Cash-secured puts on XPRO earn premium while a trader waits to acquire XPRO stock at a target strike below the current quote; most attractive when IV is rich and the trader is comfortable owning XPRO.

XPRO thesis for this cash-secured put

The market-implied 1-standard-deviation range for XPRO extends from approximately $12.14 on the downside to $19.54 on the upside. A XPRO cash-secured put lets a trader earn premium while waiting to acquire XPRO at the strike price; the strategy is most attractive when the trader is comfortable holding the underlying at that level and IV is rich enough to compensate for the assignment risk.

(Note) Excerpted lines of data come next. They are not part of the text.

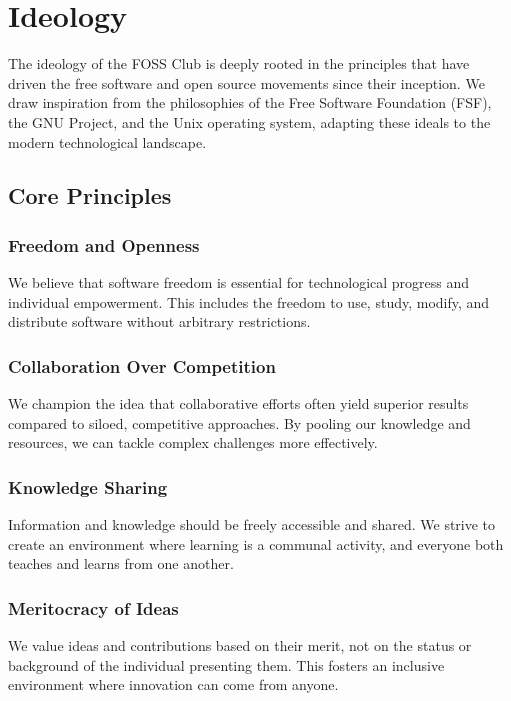 \documentclass[12pt,a4paper]{article}
\begin{document}
\section{Ideology}

The ideology of the FOSS Club is deeply rooted in the principles that have driven the free software and open source movements since their inception. We draw inspiration from the philosophies of the Free Software Foundation (FSF), the GNU Project, and the Unix operating system, adapting these ideals to the modern technological landscape.

\subsection{Core Principles}

\subsubsection{Freedom and Openness}
We believe that software freedom is essential for technological progress and individual empowerment. This includes the freedom to use, study, modify, and distribute software without arbitrary restrictions.

\subsubsection{Collaboration Over Competition}
We champion the idea that collaborative efforts often yield superior results compared to siloed, competitive approaches. By pooling our knowledge and resources, we can tackle complex challenges more effectively.

\subsubsection{Knowledge Sharing}
Information and knowledge should be freely accessible and shared. We strive to create an environment where learning is a communal activity, and everyone both teaches and learns from one another.

\subsubsection{Meritocracy of Ideas}
We value ideas and contributions based on their merit, not on the status or background of the individual presenting them. This fosters an inclusive environment where innovation can come from anyone.
\end{document}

Current XPRO IV rank near 25.16% sits in the lower third of its 1-year distribution, where IV often re-expands toward the mean; this favors premium-buying structures and disadvantages premium-selling structures on XPRO at 81.50%. As a Energy name, XPRO options can move on sector-level news flow (peer earnings, regulatory updates, industry-specific macro data) in addition to XPRO-specific events.

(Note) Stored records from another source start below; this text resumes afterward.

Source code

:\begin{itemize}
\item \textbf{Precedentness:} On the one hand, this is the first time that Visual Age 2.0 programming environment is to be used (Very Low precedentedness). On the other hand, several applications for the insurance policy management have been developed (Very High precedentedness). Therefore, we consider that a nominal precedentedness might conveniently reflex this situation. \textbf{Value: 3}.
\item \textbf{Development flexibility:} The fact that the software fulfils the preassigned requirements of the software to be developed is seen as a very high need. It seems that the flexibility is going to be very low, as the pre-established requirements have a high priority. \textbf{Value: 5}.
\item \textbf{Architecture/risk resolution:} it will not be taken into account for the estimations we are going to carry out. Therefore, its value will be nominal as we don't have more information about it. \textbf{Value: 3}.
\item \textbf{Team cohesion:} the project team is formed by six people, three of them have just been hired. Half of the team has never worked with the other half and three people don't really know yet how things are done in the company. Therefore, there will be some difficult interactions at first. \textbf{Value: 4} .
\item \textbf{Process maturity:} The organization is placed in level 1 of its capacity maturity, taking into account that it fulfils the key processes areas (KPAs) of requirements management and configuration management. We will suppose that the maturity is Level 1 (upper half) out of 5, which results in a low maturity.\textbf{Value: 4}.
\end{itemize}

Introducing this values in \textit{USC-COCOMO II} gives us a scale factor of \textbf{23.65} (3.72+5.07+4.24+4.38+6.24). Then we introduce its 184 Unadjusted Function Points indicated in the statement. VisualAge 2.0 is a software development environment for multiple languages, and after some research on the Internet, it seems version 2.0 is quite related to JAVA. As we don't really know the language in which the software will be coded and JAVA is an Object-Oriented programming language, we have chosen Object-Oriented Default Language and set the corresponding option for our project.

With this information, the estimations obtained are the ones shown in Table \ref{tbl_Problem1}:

XPRO cash-secured put positions are structurally neutral to slightly bullish; the modeled P&L assumes European-style exercise at expiration and ignores early assignment, transaction costs, dividends paid before expiry on the stock leg (when present), and the bid-ask spread on the listed chain. XPRO positions also carry Energy sector concentration risk; news flow inside the sector (peer earnings, regulatory shifts, supply-chain headlines) can move XPRO alongside the broader basket even when XPRO-specific fundamentals are unchanged. Short-premium structures like a cash-secured put on XPRO carry tail risk when realized volatility exceeds the implied move; review historical XPRO earnings reactions and macro stress periods before sizing. Always rebuild the position from current XPRO chain quotes before placing a trade.

Frequently asked questions

What is a cash-secured put on XPRO?
A cash-secured put on XPRO is the cash-secured put strategy applied to XPRO (stock). The strategy is structurally neutral to slightly bullish: A cash-secured put sells an out-of-the-money put while holding cash equal to the strike-times-100 obligation, keeping the premium when the underlying stays above the strike. With XPRO stock trading near $15.84, the strikes shown on this page are snapped to the nearest listed XPRO chain strike and the premiums come straight from the end-of-day bid/ask midpoint.
How are XPRO cash-secured put max profit and max loss calculated?
Max profit equals premium times 100; max loss equals strike minus premium times 100 (at zero, assuming assignment). Breakeven is strike minus premium. For the XPRO cash-secured put priced from the end-of-day chain at a 30-day expiry (ATM IV 81.50%), the computed maximum profit is unbounded per contract and the computed maximum loss is unbounded per contract. Live intraday quotes will differ as the chain moves through the trading session.
What is the breakeven for a XPRO cash-secured put?
The breakeven for the XPRO cash-secured put priced on this page is no defined breakeven on the modeled curve at expiration, derived from end-of-day chain premiums. Breakeven is the underlying price at which the strategy's P&L crosses zero ignoring transaction costs and assignment risk. The current XPRO market-implied 1-standard-deviation expected move is approximately 23.37%; if the move sits well outside the breakeven distance, the structure's risk-reward becomes correspondingly tighter.
When should you consider a cash-secured put on XPRO?
Cash-secured puts on XPRO earn premium while a trader waits to acquire XPRO stock at a target strike below the current quote; most attractive when IV is rich and the trader is comfortable owning XPRO.
How does current XPRO implied volatility affect this cash-secured put?
XPRO ATM IV is at 81.50% with IV rank near 25.16%, which is on the low end of its 1-year range. Premium-buying structures (long call, long put, debit spreads) are relatively cheap in this regime; premium-selling structures collect less credit per unit risk.